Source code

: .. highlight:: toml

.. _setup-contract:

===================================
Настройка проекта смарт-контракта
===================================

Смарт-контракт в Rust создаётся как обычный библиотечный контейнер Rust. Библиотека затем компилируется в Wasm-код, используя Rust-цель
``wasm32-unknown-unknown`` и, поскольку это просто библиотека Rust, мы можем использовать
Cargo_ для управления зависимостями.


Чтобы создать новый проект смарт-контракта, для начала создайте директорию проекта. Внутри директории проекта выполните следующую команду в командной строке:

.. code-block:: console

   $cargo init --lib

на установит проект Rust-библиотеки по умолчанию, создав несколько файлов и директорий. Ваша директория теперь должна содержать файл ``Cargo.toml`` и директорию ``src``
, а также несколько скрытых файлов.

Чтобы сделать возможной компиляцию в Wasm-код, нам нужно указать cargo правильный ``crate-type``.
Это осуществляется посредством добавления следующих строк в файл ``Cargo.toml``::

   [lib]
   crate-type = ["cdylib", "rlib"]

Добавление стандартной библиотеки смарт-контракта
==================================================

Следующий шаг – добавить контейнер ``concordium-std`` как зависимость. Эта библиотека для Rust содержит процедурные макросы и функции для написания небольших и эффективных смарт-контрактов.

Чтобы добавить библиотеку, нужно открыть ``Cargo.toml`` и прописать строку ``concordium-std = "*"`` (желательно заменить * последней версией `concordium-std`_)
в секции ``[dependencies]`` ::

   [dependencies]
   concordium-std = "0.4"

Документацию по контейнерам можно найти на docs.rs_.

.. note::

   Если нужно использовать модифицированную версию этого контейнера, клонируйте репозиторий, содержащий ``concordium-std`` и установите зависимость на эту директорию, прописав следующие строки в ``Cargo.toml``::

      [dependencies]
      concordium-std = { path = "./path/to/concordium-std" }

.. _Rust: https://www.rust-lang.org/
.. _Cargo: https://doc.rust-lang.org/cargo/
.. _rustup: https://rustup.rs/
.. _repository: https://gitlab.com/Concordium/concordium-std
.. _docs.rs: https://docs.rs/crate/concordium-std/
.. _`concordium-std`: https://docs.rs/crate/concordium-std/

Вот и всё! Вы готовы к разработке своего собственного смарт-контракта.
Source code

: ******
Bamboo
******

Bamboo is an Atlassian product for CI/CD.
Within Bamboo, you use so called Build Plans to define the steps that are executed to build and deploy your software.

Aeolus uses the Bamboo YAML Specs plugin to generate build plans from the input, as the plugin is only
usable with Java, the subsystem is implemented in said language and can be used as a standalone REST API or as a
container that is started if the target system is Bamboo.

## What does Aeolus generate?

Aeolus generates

▶ TASK REQUIREMENTS:
Each line holding "нужно" should be copied from the material above.

▶ ANSWER BELOW:
Чтобы сделать возможной компиляцию в Wasm-код, нам нужно указать cargo правильный ``crate-type``.
Чтобы добавить библиотеку, нужно открыть ``Cargo.toml`` и прописать строку ``concordium-std = "*"`` (желательно заменить * последней версией `concordium-std`_)
   Если нужно использовать модифицированную версию этого контейнера, клонируйте репозиторий, содержащий ``concordium-std`` и установите зависимость на эту директорию, прописав следующие строки в ``Cargo.toml``::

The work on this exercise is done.